BÖLÜM 45

402 20 2
                                    

Uzun bir bölüm oldu. Keyifli okumalar. Yorumları ve beğenileri bekliyorum 🖤
Instagram:gecevegolgeleri

Azrail'in dudaklarına yerleşen yamuk bir gülüşle beni izlediğini hissediyordum. Soğuk bir ölüm gülüşü ile..

Ben ölümün beni sıcak bir yuva gibi içine alacağını düşünürdüm, Arat ile tanışmadan önce. Sıcacık hissettiren bir yuvayı bilmeyişimdendi sanırım.

Ama Arat bana sıcacık hissettirmişti. Sıcaklığını her bir hücremde hissettirmişti. Arat bana sıcacık hissettiren bir yuvadan fazlası olmuştu. Ve ben bu sıcaklığı tattığımdan beri ölümün soğukluğunu hissediyordum.
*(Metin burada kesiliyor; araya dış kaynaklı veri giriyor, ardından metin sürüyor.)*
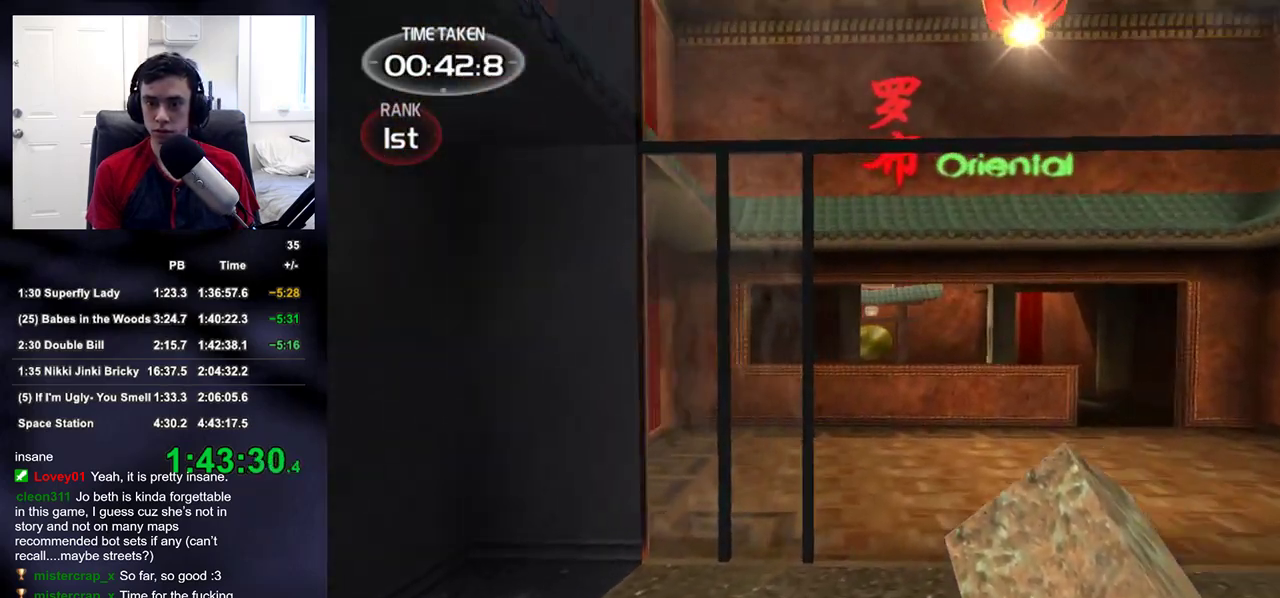
{"buttons": [], "left_stick": "left", "right_stick": "left", "events": [[17, "left_stick", "right"], [83, "right_stick", "center"], [200, "left_stick", "up-right"], [333, "left_stick", "center"], [417, "left_stick", "left"], [433, "right_stick", "left"]]}
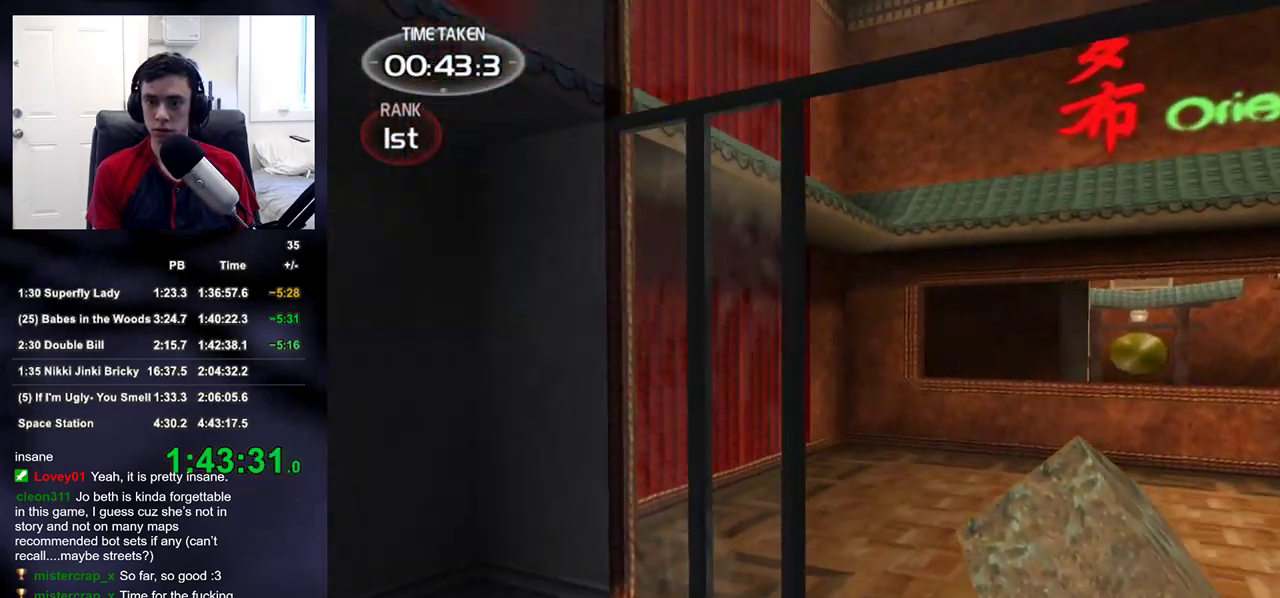
{"buttons": [], "left_stick": "up-left", "right_stick": "center", "events": [[167, "left_stick", "up-left"], [350, "right_stick", "center"]]}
Sıcaklığı hissettikten sonra ölümü istememekle bencillik mi ediyordum?

Şu an ise ölümün soğukluğunu ve yaşamın sıcaklığını aynı anda hissediyordum.

Arat'a bakıp gülümsedim. Beni sıcacık yapan bana yaşam veren Ay'ın Oğluna.

Buz gibi suda kollarımızı birbirimize dolamış derin nefesler alıyorduk. Belimdeki elleri beni öyle sıkı kavramıştı ki asla bırakmayacakmış gibi... Tutuşu öyle güven veriyordu ki...

Başımı döndürüyordu. Saçlarından damlayan birkaç damlacık yüzüme düşmüştü. Gözlerimi kırpıştırdığımda gülümseyip, tek koluyla belimi kavrayıp diğer eliyle saçlarını geriye yatırdı.

Bu görsel şölen karşısında dilim tutulmuştu. Ardından benim saçlarımı da arkaya doğru yatırdı. Öylesine yumuşaktı ki dokunuşu. Kırılmamdan korkar gibi..

"Ne düşünüyorsun?"

"Çok güzel olduğunu."

Kıkırdayıp başımı iki yana salladım. Sormak istediğimin bu olmadığını bildiği halde böyle cevap vermesi karnıma kramplar girmesine sebep olmuştu.

"Tamam eksi soruydu sanırım." Derin bir nefes alıp kollarımı boynuna daha sıkı doladım. "Atlamadan önce bana söylediğin sözler..." Gözleri hafifçe kısılmış dudaklarındaki tebessümle söyleyeceğim kelimeler bir anda gitmişti zihnimden. Gözlerimi kaçırıp kendimi toparladım.

Tam tekrar söze gireceğim sırada dudaklarımdaki sıcaklık bildiğim her şeyi yine unutmama sebep olmuştu. Dudaklarımızın mühürlenişi benim bu dünyada da Araf'ta da hissettiğim cennetti.

Üşüyen bedenim bir anda alev almıştı. Öpüşü şefkatliydi, öpüşü sahipleniciydi, öpüşü şu an ölmek isteyeceğim kadar güzeldi. Dudaklarında zehir olduğunu bilsem bile o zehire teslim ederdim kendimi. Alt dudağımı son kez öpüp geri çekildiğinde gözlerimi hala açamamıştım.

Ay'ın Oğlu beni öpmüştü. Bir kez daha yaşatmıştı bana cenneti. Gözlerimi usulca açıp siyah irislerine baktım. Daha da koyulaşmıştı. Sık nefeslerimiz birbirimizin tenine değip geçiyordu.

"Bizim sınırlarımız yok Gece'm. Hiç olmadı."

*****

Hayallerimin ötesinde bir hayat.. Ay'ın Oğlu ile yaşadığım her şey hayallerimin ötesindeydi. Hatta hayalini dahil kuramayacağım kadar imkansızdı benim için.

Şimdi ise hayallerimin ötesinde olan bu hayattan vazgeçecektim. Savaş çok yakındı. Ne zaman olacağını kestiremiyordum lakin hissediyordum. Herkes bir kıvılcım bekliyordu.